Monday 4 June 2012

Ann Joo Resources - Transitioning to better 2H and beyond BUY


- Maintain BUY on Ann Joo Resources with fair value adjusted downwards by ~11% to RM2.43/share. We have also lowered our target PE by one multiple to 11x on a rollover of valuation base to FY13F amid a weaker-thanexpected 1Q. Our lower target multiple reflects increasing volatility in global commodity cycles.  

- Stripping off unrealised forex gains of RM20mil in 1QFY12, Ann Joo would have made a net loss of ~RM21mil (4QFY11: +RM11mil). The losses largely stemmed from continued start-up losses from its blast furnace and legacy coke supplies bought at higher prices during the precommissioning stage of its blast furnace (BF). As such, we have conservatively cut our FY12F net profit forecast by 45% (FY13F-14F: 18% and 24%). 

- But, we expect Ann Joo’s prospects to perk up from 2H onwards on a ramp-up in multi-year domestic infrastructure jobs (e.g. Klang Valley MRT). In fact, local sales rose 13% QoQ whilst exports nearly doubled. 

- To be sure, our channel checks indicate that domestic bar prices have inched up between 9%-14% at ~RM2,400/tonne-RM2,500/tonne compared with the start of 2012. Regionally, the billet/scrap spread has also improved for the third consecutive month to US$197/tonne in April.

- Operationally, management expects its various costimprovement measures for the BF to start bearing fruits by July/August 2012 via improved plant optimisation and procurement policies (e.g. higher mix of local iron ore). 

- Despite a tough market enviroment, Ann Joo’s trading division chalked up a commendable 57% QoQ growth in profits on an EBIT margin of 8%. Further out, the division could receive a major boost from a potential vendor contract for high-grade steel under PETRONAS’s massive five-year capex programme. We gather that the value of these contracts could exceed RM200mil annually. 
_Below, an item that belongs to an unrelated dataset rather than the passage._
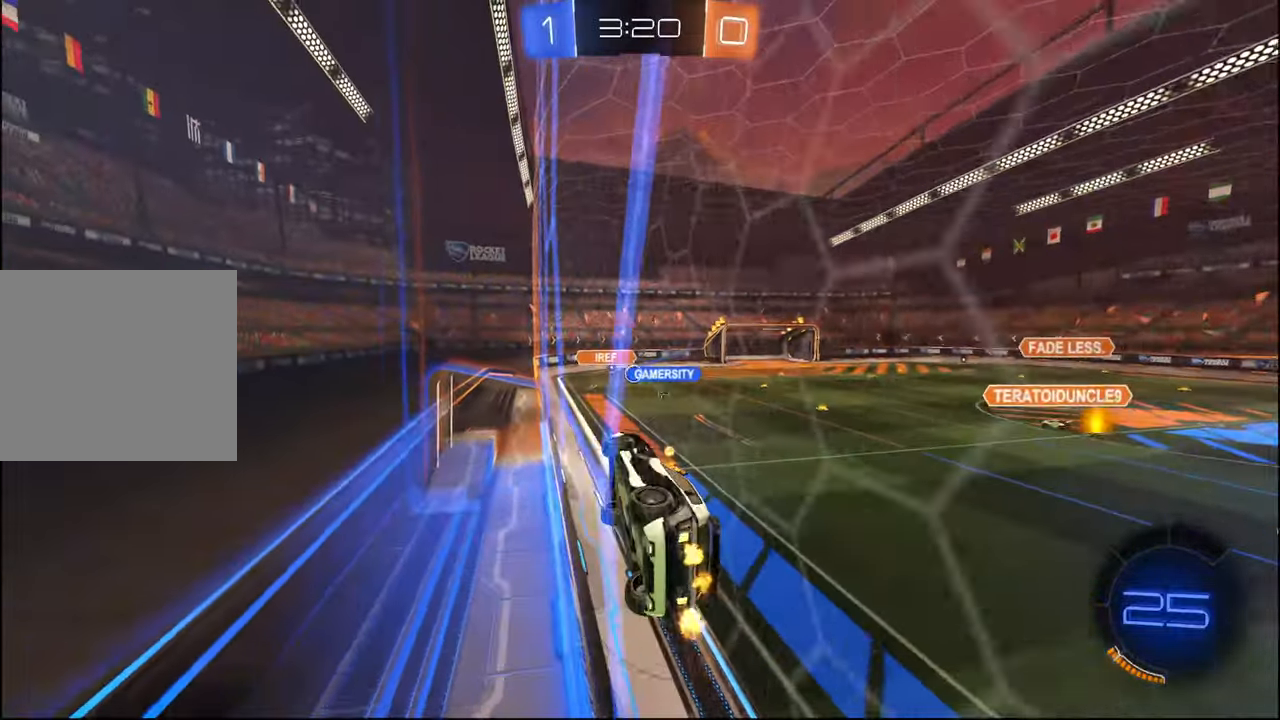
{"buttons": ["R2"], "left_stick": "down", "right_stick": "center", "events": [[84, "R1", "down"], [200, "left_stick", "down"], [234, "CROSS", "down"], [284, "L1", "down"], [434, "R1", "up"], [450, "CROSS", "up"], [484, "L1", "up"]]}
- Ann Joo stands a good chance to land the PETRONAS deal, as it is the sole local stockist that specialises in highgrade steel plates, we believe. We have yet to account for this new venture into our model.

- Even on revised earnings, Ann Joo is still trading below its 5-year historical PE average of 14x (FY12F-14F FD PE: 9x-11x vs EPS CAGR of 29%) on 0.8x FY12F P/B value. 

- After a transitional 2012, we foresee Ann Joo’s net profit rising to RM134mil in FY13F (+74% YoY) on higher demand and lower cost of production – as value from its BFemerges. This is augmented by a ramp-up of its steelmaking capacity to 1 mil tonnes (utilization rate: ~80%).